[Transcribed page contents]
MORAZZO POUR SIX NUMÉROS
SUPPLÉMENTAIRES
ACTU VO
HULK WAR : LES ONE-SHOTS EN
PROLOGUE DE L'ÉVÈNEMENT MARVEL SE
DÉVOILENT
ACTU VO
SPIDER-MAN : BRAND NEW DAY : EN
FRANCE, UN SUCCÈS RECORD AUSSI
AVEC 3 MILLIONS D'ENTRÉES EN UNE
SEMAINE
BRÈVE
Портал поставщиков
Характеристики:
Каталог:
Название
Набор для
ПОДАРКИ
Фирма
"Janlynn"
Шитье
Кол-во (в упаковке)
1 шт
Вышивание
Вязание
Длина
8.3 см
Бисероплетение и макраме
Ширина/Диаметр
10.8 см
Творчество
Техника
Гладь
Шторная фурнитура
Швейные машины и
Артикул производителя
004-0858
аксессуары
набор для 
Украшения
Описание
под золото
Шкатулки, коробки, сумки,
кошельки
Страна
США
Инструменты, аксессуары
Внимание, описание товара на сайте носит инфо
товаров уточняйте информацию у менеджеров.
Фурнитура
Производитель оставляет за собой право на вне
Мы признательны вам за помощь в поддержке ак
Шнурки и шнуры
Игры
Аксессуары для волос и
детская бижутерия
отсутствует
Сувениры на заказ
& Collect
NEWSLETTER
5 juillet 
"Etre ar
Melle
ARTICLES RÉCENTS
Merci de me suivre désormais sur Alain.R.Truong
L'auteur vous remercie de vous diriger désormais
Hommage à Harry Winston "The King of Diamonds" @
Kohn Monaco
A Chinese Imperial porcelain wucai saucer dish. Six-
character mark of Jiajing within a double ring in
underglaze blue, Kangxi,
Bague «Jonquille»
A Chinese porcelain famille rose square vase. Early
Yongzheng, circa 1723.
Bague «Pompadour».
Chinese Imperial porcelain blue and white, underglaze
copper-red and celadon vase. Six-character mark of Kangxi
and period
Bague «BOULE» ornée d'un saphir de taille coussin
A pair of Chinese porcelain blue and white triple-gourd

* * *

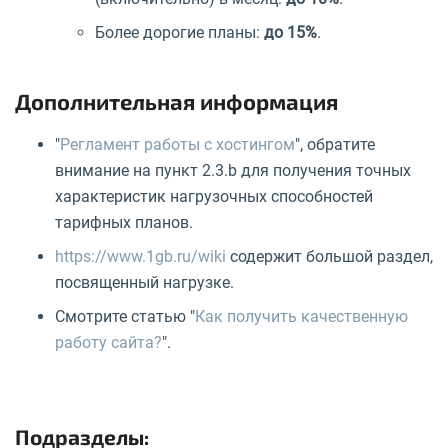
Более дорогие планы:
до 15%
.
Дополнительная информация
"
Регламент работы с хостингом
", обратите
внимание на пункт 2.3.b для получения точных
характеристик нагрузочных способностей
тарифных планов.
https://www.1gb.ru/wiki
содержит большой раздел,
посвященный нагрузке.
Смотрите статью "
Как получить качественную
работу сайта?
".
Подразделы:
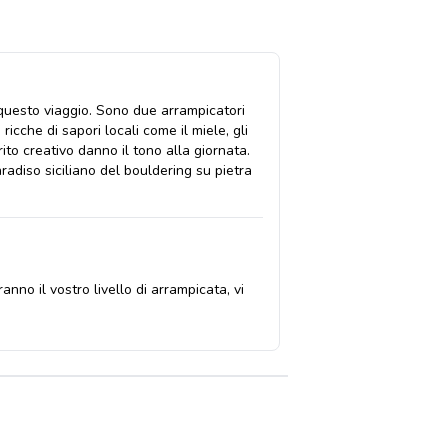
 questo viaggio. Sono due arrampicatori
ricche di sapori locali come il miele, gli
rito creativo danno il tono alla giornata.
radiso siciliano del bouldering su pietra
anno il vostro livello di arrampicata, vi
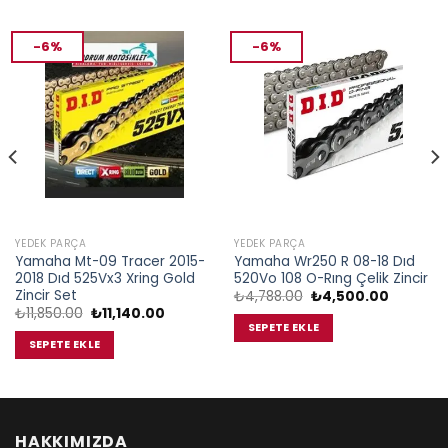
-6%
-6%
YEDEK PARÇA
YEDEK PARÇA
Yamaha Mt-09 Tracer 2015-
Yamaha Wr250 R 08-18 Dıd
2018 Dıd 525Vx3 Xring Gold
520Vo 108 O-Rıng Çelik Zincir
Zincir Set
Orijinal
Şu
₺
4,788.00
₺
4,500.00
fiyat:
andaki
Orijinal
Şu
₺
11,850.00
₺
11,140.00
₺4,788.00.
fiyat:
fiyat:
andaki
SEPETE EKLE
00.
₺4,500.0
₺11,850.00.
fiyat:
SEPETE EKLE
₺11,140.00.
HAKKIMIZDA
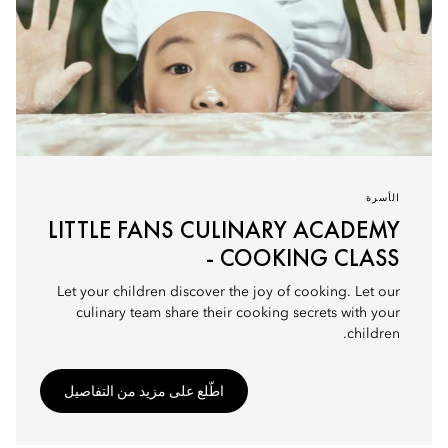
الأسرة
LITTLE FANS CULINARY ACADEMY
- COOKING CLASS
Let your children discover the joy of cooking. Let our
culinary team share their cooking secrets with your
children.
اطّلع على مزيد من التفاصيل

## [Task instructions]
Copy out the lines above word for word. Begin with the line that contains "MORAZZO POUR SIX NUMÉROS" and stop after the line that contains "Бисероплетение и макраме".

## [Answer section]
MORAZZO POUR SIX NUMÉROS
SUPPLÉMENTAIRES
ACTU VO
HULK WAR : LES ONE-SHOTS EN
PROLOGUE DE L'ÉVÈNEMENT MARVEL SE
DÉVOILENT
ACTU VO
SPIDER-MAN : BRAND NEW DAY : EN
FRANCE, UN SUCCÈS RECORD AUSSI
AVEC 3 MILLIONS D'ENTRÉES EN UNE
SEMAINE
BRÈVE
Портал поставщиков
Характеристики:
Каталог:
Название
Набор для
ПОДАРКИ
Фирма
"Janlynn"
Шитье
Кол-во (в упаковке)
1 шт
Вышивание
Вязание
Длина
8.3 см
Бисероплетение и макраме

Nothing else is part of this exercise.